Rather than retreating into an elegaic fantasy land of the balls of their moneyed contemporaries, the bright young things – who’d dress as Elizabethan queens, medieval peasants, clowns and jesters – the crowd at Lady Malcolm’s Servants Balls would often come in costume as the household implements and products that tormented them, all working year long (in homage, two 2016 revellers came in suits, with boxes of Borax tipping foamy suds over their heads and down their shoulders).
And as E-J Scott’s research into the original balls has found:
“Many servants dressed as satirical comments on their working class conditions. One girl went as an alarm clock set at 6am, and one fellow dressed up as the “The Porter’s Nightmare” with muddled up luggage tickets stuck to him from head to toe. Another chap dressed as “Vimmy” (the character Lever & Archer had used to advertise their powder scouring agent since 1904) and one girl, possibly a cook, won a prize for her costume of an Empire Christmas pudding inspired by a recipe in the Daily Mail.”
The rigid class divides in British society meant that rich people had permission to be stylish, anarchic, witty, queer – the sparkling Noel Cowards and Virginia Woolfs weren’t forced into cowed subservience. Working class people didn’t – a series of posters at Lady Malcolm’s Servants’ Ball documented the moral outcry that surrounded the event, as it became a notorious outlet for sexualities that domestic servitude refused to accommodate. Men in drag were banned, and Lady Malcolm wrote a coded letter to The Times protesting that her ball had moved far beyond its original purpose.
In the 80s, there was a flurry of interest in the retired servants who’d spent their lives clearing up other peoples’ mess. The resulting interviews had all the expected cockney character and charm – but also a kind of terrible desolation. These twinkling matriarchs or avuncular gentlemen’s gentlemen were never able to marry and have families of their own.
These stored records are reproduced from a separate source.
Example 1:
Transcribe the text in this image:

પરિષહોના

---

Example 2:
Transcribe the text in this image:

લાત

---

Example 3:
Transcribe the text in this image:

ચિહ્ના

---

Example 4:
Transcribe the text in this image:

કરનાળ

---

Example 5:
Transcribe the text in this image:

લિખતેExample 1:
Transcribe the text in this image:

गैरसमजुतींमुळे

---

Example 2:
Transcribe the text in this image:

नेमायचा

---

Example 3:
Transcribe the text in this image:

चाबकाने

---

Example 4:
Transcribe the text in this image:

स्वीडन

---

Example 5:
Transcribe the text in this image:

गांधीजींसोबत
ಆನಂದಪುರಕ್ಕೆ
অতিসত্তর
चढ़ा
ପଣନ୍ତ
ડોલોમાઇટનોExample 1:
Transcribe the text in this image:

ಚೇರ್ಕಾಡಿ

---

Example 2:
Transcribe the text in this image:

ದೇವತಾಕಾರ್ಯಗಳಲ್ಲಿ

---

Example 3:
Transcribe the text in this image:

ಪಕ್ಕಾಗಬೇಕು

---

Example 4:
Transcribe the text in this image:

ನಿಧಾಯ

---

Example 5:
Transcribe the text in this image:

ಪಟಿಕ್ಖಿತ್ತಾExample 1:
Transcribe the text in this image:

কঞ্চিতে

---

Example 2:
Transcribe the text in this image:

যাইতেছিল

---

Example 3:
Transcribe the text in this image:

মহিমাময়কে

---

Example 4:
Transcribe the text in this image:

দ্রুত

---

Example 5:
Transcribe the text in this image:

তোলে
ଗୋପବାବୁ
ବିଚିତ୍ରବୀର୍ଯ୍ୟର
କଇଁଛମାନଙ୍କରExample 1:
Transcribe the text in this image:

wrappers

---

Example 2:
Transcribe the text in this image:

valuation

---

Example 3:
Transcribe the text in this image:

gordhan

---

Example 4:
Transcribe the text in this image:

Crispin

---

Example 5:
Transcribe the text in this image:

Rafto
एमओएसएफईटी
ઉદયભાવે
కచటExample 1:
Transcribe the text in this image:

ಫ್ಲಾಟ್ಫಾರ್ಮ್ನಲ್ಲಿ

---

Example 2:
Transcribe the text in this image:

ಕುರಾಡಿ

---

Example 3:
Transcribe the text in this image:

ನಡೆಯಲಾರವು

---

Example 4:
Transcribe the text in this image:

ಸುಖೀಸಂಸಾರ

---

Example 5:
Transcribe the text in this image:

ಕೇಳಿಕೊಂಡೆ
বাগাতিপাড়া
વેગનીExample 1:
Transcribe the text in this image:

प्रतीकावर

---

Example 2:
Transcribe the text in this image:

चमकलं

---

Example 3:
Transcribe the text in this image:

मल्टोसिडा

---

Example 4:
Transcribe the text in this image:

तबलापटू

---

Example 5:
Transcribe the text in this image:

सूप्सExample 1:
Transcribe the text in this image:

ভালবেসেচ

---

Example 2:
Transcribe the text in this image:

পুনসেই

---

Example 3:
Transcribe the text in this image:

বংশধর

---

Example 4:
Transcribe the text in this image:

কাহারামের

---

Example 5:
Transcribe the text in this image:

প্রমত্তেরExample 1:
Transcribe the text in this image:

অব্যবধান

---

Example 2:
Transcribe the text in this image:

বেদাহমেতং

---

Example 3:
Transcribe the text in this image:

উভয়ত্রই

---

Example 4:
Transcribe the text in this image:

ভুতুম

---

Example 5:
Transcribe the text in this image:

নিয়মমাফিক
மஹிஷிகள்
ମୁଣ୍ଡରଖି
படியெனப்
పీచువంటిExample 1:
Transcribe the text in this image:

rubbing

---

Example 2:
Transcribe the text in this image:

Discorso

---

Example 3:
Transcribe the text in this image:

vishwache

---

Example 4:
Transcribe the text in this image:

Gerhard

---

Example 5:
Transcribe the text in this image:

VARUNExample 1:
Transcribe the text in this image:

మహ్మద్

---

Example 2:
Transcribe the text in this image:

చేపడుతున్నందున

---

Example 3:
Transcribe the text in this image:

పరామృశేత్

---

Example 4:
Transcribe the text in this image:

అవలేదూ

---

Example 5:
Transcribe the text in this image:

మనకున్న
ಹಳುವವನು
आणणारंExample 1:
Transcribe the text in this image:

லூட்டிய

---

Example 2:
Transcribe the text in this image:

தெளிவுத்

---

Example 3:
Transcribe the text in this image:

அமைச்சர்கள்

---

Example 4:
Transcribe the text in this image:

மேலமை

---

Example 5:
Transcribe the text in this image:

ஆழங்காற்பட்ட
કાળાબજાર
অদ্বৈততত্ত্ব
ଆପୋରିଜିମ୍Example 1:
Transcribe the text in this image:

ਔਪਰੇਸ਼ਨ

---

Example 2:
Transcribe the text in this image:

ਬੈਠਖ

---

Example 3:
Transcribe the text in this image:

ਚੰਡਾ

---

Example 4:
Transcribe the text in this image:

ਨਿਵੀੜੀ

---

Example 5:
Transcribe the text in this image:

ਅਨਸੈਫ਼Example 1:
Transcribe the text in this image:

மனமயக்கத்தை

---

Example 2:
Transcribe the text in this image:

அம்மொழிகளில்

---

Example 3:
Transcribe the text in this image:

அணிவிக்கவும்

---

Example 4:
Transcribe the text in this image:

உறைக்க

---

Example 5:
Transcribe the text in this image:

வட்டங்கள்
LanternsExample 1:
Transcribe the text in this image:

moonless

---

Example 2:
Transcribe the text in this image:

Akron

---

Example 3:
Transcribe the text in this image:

They were left as footnotes in someone else’s story – and when they were too old to play their part, they were adrift with no one to look after them.
They could have been the same servants who were full of witty, satirical energy in the 1930s – poking fun at their mundane working lives. It’s a poignant thought. And a reminder about how little credit we give older people – for being radical, for fighting battles we’ve barely thought about. There’s a generational divide in the queer community that’s deep, sad and solemn. It’s visible in the language we use, in how we dress, in where we go and how we meet each other. And if we see each other at all, across it, it’s not always with respect. If the LGBT/queer community can’t speak the same language, how can we tell a history that’s not Downton: not whiter-than-white, subservient, grateful, and gentle?
Last weekend, there were middle-aged men in mermaid costumes, silver-haired butch women in sharp suits, twenty-somethings in pants and the odd smear of glitter. And seeing them all rub shoulders with warmth and generosity made me glow, a little: there are some things you could only imagine happening at Duckie.